PROBLEM DETAILS:
Render every line of text in the records below as a JSON list of strings, one string per line, skipping blank lines. Leave the pictures out of the answer.

+ + +

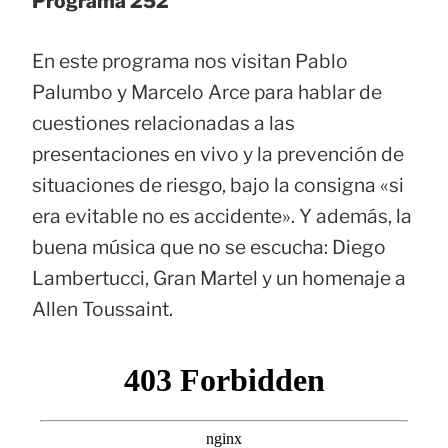
Programa 252
En este programa nos visitan Pablo
Palumbo y Marcelo Arce para hablar de
cuestiones relacionadas a las
presentaciones en vivo y la prevención de
situaciones de riesgo, bajo la consigna «si
era evitable no es accidente». Y además, la
buena música que no se escucha: Diego
Lambertucci, Gran Martel y un homenaje a
Allen Toussaint.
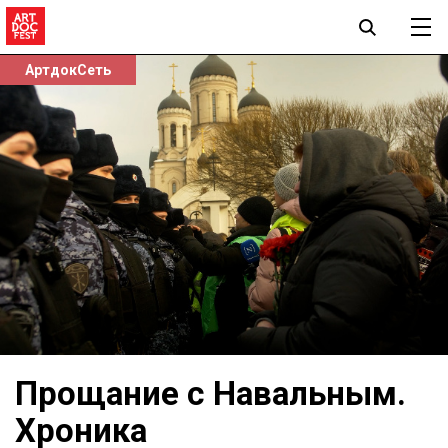
АртдокСеть
Прощание с Навальным.
Хроника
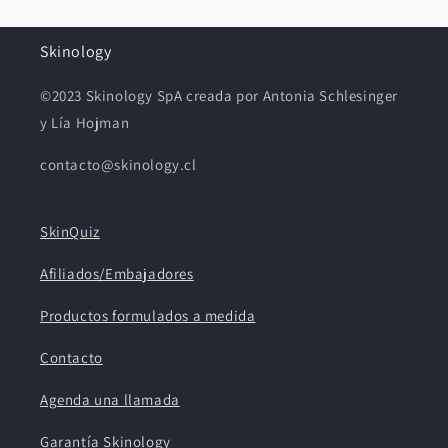
Skinology
©2023 Skinology SpA creada por Antonia Schlesinger
y Lía Hojman
contacto@skinology.cl
SkinQuiz
Afiliados/Embajadores
Productos formulados a medida
Contacto
Agenda una llamada
Garantía Skinology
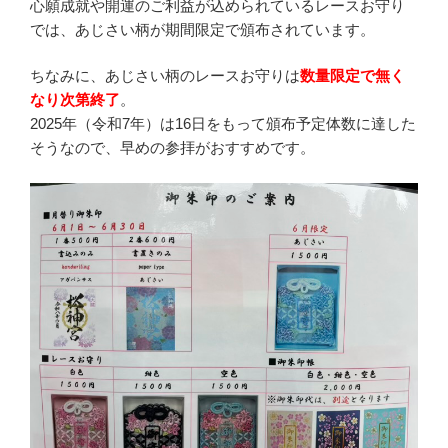
心願成就や開運のご利益が込められているレースお守り
では、あじさい柄が期間限定で頒布されています。
ちなみに、あじさい柄のレースお守りは
数量限定で無く
なり次第終了
。
2025年（令和7年）は16日をもって頒布予定体数に達した
そうなので、早めの参拝がおすすめです。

+ + +

RESPONSE AREA:
[
  "Programa 252",
  "En este programa nos visitan Pablo",
  "Palumbo y Marcelo Arce para hablar de",
  "cuestiones relacionadas a las",
  "presentaciones en vivo y la prevención de",
  "situaciones de riesgo, bajo la consigna «si",
  "era evitable no es accidente». Y además, la",
  "buena música que no se escucha: Diego",
  "Lambertucci, Gran Martel y un homenaje a",
  "Allen Toussaint.",
  "АртдокСеть",
  "Прощание с Навальным.",
  "Хроника",
  "Skinology",
  "©2023 Skinology SpA creada por Antonia Schlesinger",
  "y Lía Hojman",
  "contacto@skinology.cl",
  "SkinQuiz",
  "Afiliados/Embajadores",
  "Productos formulados a medida",
  "Contacto",
  "Agenda una llamada",
  "Garantía Skinology",
  "心願成就や開運のご利益が込められているレースお守り",
  "では、あじさい柄が期間限定で頒布されています。",
  "ちなみに、あじさい柄のレースお守りは",
  "数量限定で無く",
  "なり次第終了",
  "。",
  "2025年（令和7年）は16日をもって頒布予定体数に達した",
  "そうなので、早めの参拝がおすすめです。"
]